(INFORMATION PROVIDED)

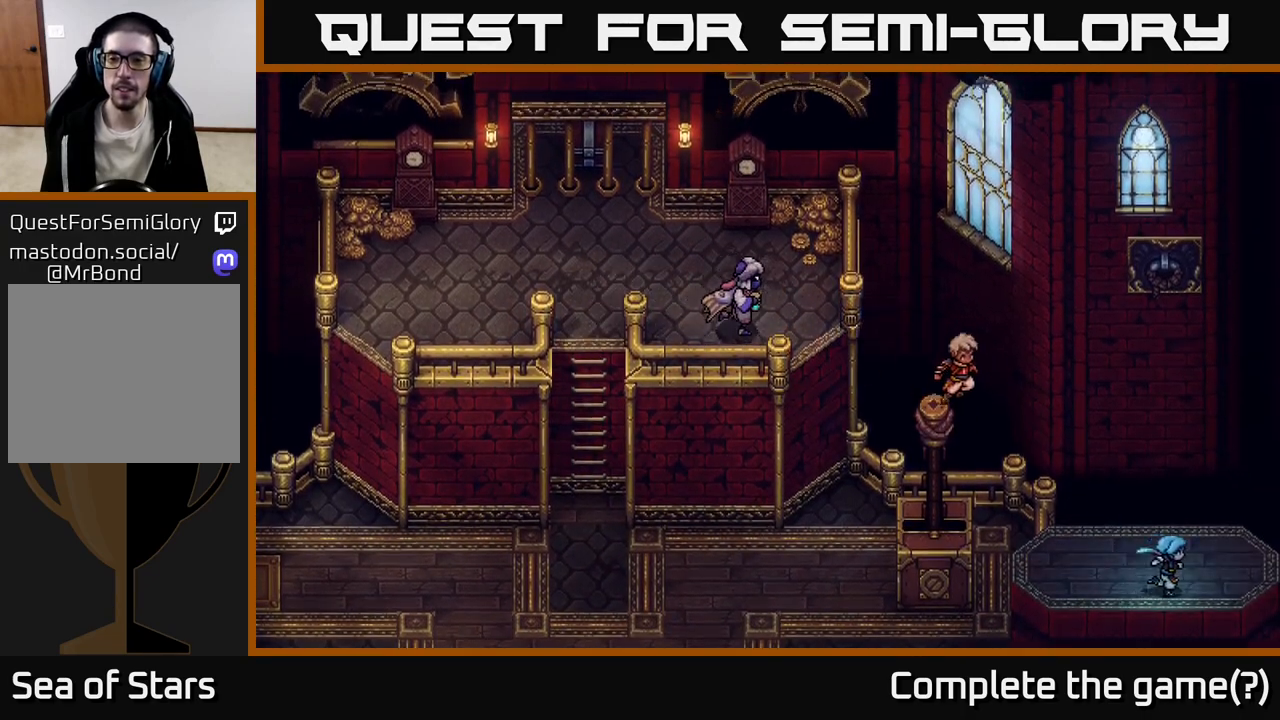
{"buttons": [], "left_stick": "center", "right_stick": "center", "events": [[50, "left_stick", "up"], [67, "B", "down"], [117, "B", "up"], [217, "left_stick", "center"]]}
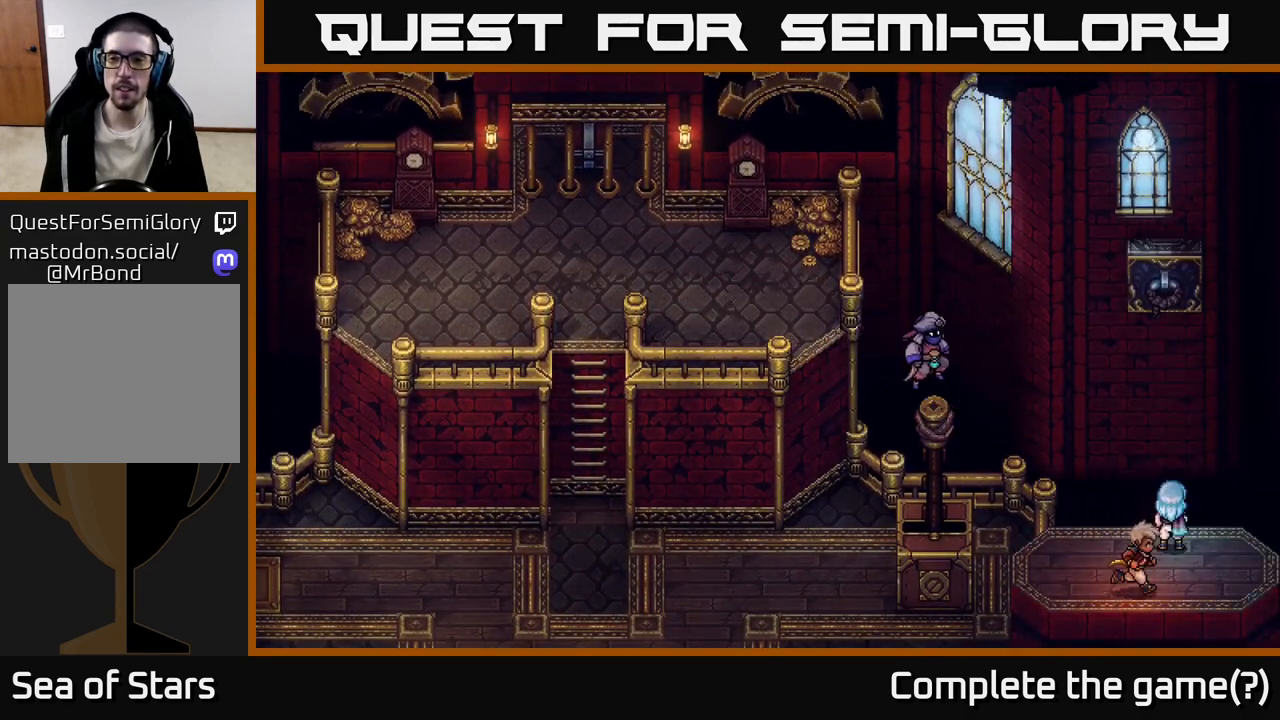
{"buttons": [], "left_stick": "down-left", "right_stick": "center", "events": [[33, "left_stick", "down-left"]]}
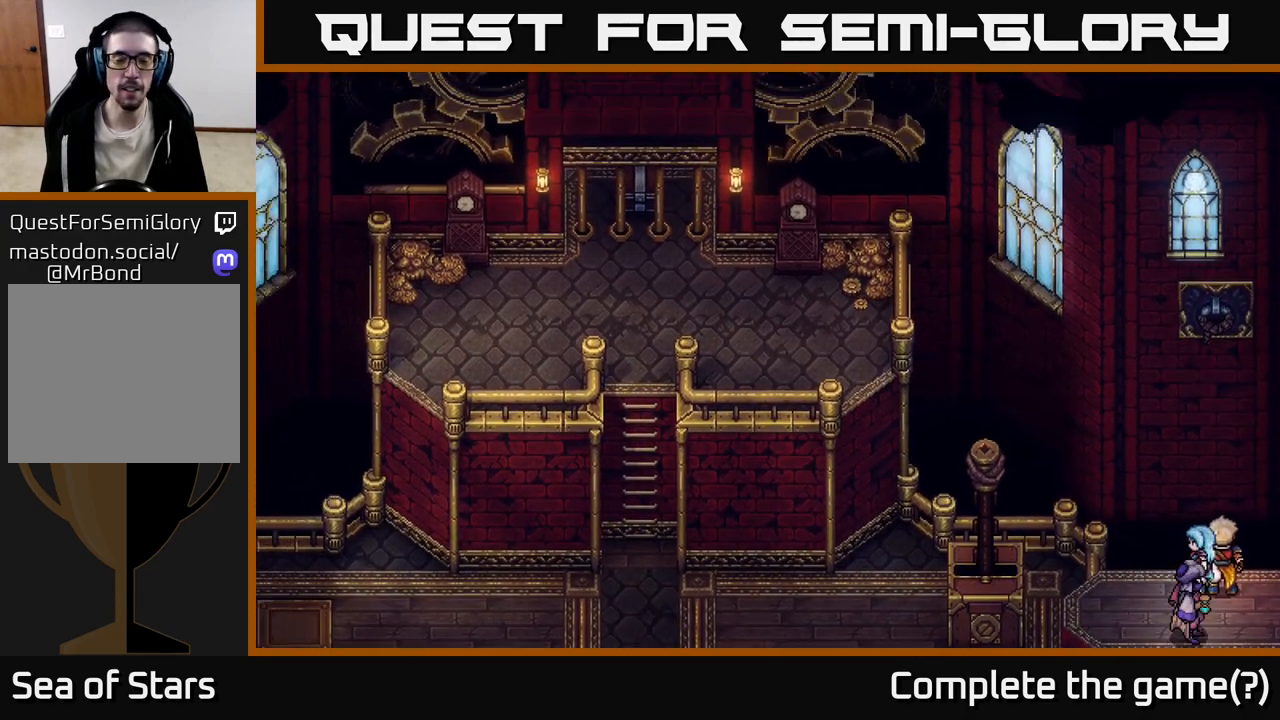
{"buttons": [], "left_stick": "center", "right_stick": "center", "events": [[167, "left_stick", "left"], [500, "left_stick", "center"]]}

(End INFORMATION PROVIDED)

[THE TASK]: Retype the data in full. Images do not go in the copy.

[THE COMPLETED TASK]:
{"buttons": [], "left_stick": "center", "right_stick": "center", "events": [[50, "left_stick", "up"], [67, "B", "down"], [117, "B", "up"], [217, "left_stick", "center"]]}
{"buttons": [], "left_stick": "down-left", "right_stick": "center", "events": [[33, "left_stick", "down-left"]]}
{"buttons": [], "left_stick": "center", "right_stick": "center", "events": [[167, "left_stick", "left"], [500, "left_stick", "center"]]}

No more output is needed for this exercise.